1. What processes can be used to detect vulnerabilities not only in algorithms, but also in the data and processors that drive these systems? 
2. What standards and best practices can be passed to the private sector to mitigate and minimize AI cyber risks? 
3. How can the government detect and alert the public to systemic AI cyberattacks and risks? 
4. How can the government encourage effective prosocial cybersecurity research and hacking? 
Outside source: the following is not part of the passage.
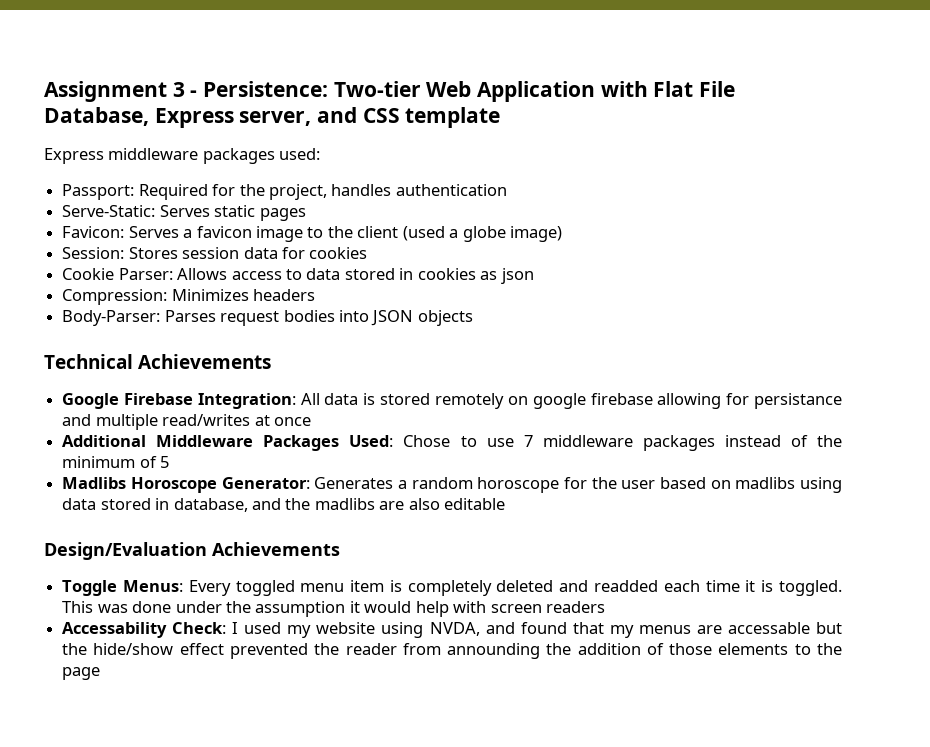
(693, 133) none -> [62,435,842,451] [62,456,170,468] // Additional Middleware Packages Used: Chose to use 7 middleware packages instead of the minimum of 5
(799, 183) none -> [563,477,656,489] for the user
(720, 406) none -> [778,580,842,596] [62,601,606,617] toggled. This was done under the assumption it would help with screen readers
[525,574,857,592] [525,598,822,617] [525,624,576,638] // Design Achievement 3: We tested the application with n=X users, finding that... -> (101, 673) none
Supply chain security. The supply chain that supports semiconductors is long, complex, and brittle. Chips are often manufactured abroad, leaving them vulnerable to foreign influence. This creates novel threats to American systems. Policymakers should consider the following: 

1. How can the government or private actors gather intelligence about supply chain–based vulnerabilities and threats?
2. How can the government or private actors detect compromised or counterfeit chips?
3. How does the government hedge against security threats to its supply chain, such as China’s threat to Taiwan—its primary semiconductor trading partner?
4. How does the government or private actors balance the need for plentiful resources with the need to minimize the influence of bad actors?
5. How can the government collaboratively work with its allies to ensure access to safe components? 

Lethal autonomous weapons systems. AI algorithms make robotic weaponry that can select and engage targets without humans in the loop a reality. This is no longer science fiction; such systems are already in use on the battlefield. Policymakers must actively engage in the many now-practical ethical and legal implications of these systems. Questions that policymakers must answer include the following:

1. How do autonomous weapons conform to international law and the laws of war?
2. How might arms control law apply to autonomous weapons, and how might the government technically verify a potential arms control agreement?
3. What role do humans play in controlling or mitigating the potential harms of autonomous weapons?
4. How can autonomous weapons justify their actions or explain life-or-death decisions?